In another session, Hector Boirie, chief capital management officer for Sisters of Mercy Health System dazzled a room with the system's comprehensive capital planning strategy. Hector said most hospitals say they have a capital planning process and tools, but really it consists of an Excel spreadsheets.

"We have to change the way we do healthcare," he said, in the midst of all the market turmoil, which includes an unemployment rate last month of 9.4%, the highest since the 1980s. To that end, the hospital system has changed its capital planning process.

"It was about individual facilities and they used a spreadsheet and we all competed for same dollars. We had four times the requests as available cash." At the same time, he said, most hospitals don't really know how much they are spending on projects because many are multi-years.

To that end, without going into a lot of detail, all of the system's capital planning processes were streamlined.
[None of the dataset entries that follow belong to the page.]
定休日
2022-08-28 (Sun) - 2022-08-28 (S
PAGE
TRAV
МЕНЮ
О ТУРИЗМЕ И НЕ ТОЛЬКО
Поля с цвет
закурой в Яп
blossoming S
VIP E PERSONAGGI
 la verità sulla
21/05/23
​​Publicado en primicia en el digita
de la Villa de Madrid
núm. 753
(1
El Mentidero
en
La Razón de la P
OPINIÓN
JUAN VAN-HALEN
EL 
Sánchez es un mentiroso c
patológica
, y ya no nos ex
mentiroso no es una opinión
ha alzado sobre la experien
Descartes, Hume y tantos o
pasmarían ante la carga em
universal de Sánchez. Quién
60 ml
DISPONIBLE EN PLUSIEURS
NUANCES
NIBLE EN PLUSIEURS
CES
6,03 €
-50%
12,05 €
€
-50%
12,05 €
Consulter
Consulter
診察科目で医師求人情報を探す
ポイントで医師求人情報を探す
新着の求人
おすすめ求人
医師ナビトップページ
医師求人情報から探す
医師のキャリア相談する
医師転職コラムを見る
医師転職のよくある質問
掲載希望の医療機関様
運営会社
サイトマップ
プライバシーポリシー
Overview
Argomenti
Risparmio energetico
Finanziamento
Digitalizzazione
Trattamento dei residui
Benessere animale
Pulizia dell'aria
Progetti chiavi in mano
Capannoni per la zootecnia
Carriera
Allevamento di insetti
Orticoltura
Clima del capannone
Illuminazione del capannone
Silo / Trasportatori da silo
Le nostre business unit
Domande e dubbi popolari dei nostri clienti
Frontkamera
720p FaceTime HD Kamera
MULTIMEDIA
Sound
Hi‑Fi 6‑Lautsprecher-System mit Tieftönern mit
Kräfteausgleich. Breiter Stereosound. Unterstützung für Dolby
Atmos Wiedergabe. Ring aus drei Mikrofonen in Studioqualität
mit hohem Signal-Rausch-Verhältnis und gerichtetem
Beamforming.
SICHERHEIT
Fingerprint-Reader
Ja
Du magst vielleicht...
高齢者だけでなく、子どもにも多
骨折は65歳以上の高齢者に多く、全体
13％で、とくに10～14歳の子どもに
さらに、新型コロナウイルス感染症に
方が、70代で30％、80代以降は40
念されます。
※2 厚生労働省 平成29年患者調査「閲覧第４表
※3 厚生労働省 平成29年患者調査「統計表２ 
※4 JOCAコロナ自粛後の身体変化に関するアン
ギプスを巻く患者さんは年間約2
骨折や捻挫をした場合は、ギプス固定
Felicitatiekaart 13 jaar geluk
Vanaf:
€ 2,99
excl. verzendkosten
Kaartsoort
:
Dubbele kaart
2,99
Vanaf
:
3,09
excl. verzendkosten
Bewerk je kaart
The system is spending $450 million in capital planning and asset management and has $1.8 billion in planned capital expenditures over the next five years. To drive more efficiency and savings into its operations, the system has done things such as form its own GPO. It also operates its own fleet of trucks that deliver supplies to hospitals and it does bundled buys. For example, said Hector, "no imaging technologies in the health system are purchased individually." While internal stakeholders weigh in on what to buy, Hector said, there is less focus on buying certain brands and more focus on product specifications. He said this strategy saves the system $15 to $20 million a year.